Various model architectures are also supported.
| Architecture | Attributes | Config File |
|---|---|---|
| Recurrent Neural Network | Multi-layered model with LSTM | rnn.json |
| RNN with Node2Vec | RNN architecture with Node2Vec embeddings | rnn_node2vec.json |
| Deep Neural Network | Six Linear layers with ReLU activation |
dnn.json |
| DNN with Node2Vec | DNN architecture with Node2Vec embeddings | dnn_node2vec.json |
| Large Language Model | Utilizes RoBERTa as base model | tformer.json |
Training a model requires specifying the model architecture beforehand. Like with feature extraction, this is done using the -m or --mode command line argument. A list of available options can be obtained by running the following command.
$ py src/Graphene.py --help
Current options for model training are:
dnn: Train a DNN using standard traversal algorithms and embeddings.rnn: Train a RNN using standard traversal algorithms and embeddings.dnn_node2vec: Train a DNN using embeddings generated by Node2Vec.rnn_node2vec: Train a RNN using embeddings generated by Node2Vec.tformer_train: Trains a RoBERTa-based binary classifier.
Parameters used by the model during training are defined in the corresponding .json file. A link to any given model's configuration file can be found in the table above.
Explainability mechanisms for the RoBERTa model are implemented using the Captum module.
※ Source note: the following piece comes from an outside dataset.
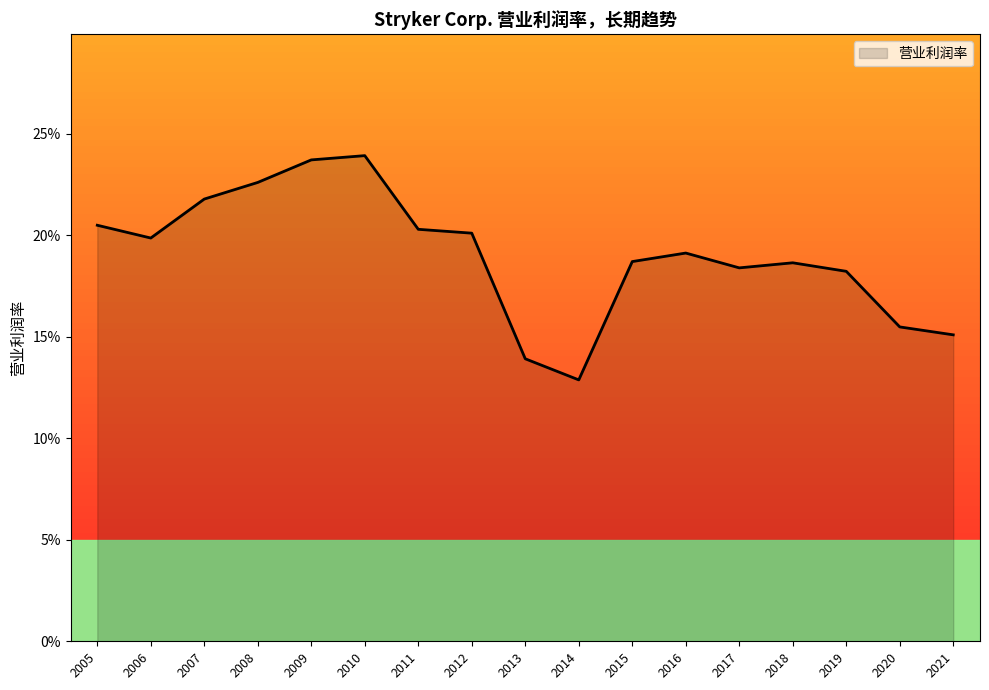

Rank the categories by value from highest to lowest.

2010, 2009, 2008, 2007, 2005, 2011, 2012, 2006, 2016, 2015, 2018, 2017, 2019, 2020, 2021, 2013, 2014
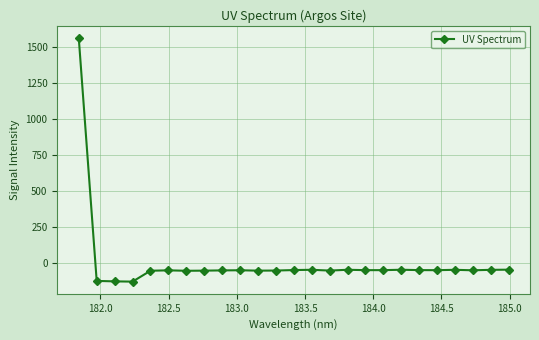

What is the smallest value displayed?

-129.3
This allows for obtaining explanations at the token level, which can then be aggregated to generate a word-level attribution. See Explainability.py for an example of how word attributions can be calculated.
The second portion of this repository allows for launching adversarial attacks on a RoBERTa model. In almost every case, the model is trained and the attack is launched in series. The type of attack launched is in a white-box scenario, meaning there is full access to the target model. Adversarial attacks utilize the explainability mechanisms explained in the previous section.